_WHAT NEEDS TO BE DONE_
Restate each record word for word, omitting whatever pictures it holds.

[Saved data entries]

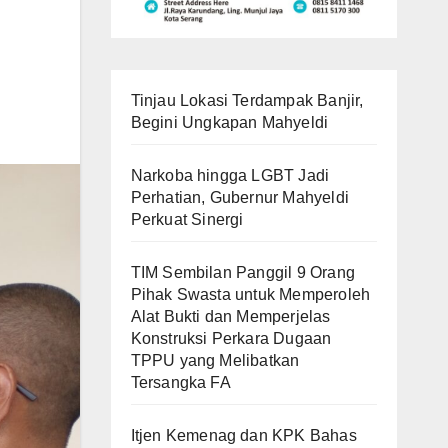
Tinjau Lokasi Terdampak Banjir,
Begini Ungkapan Mahyeldi
Narkoba hingga LGBT Jadi
Perhatian, Gubernur Mahyeldi
Perkuat Sinergi
TIM Sembilan Panggil 9 Orang
Pihak Swasta untuk Memperoleh
Alat Bukti dan Memperjelas
Konstruksi Perkara Dugaan
TPPU yang Melibatkan
Tersangka FA
Itjen Kemenag dan KPK Bahas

_RESULT_
Tinjau Lokasi Terdampak Banjir,
Begini Ungkapan Mahyeldi
Narkoba hingga LGBT Jadi
Perhatian, Gubernur Mahyeldi
Perkuat Sinergi
TIM Sembilan Panggil 9 Orang
Pihak Swasta untuk Memperoleh
Alat Bukti dan Memperjelas
Konstruksi Perkara Dugaan
TPPU yang Melibatkan
Tersangka FA
Itjen Kemenag dan KPK Bahas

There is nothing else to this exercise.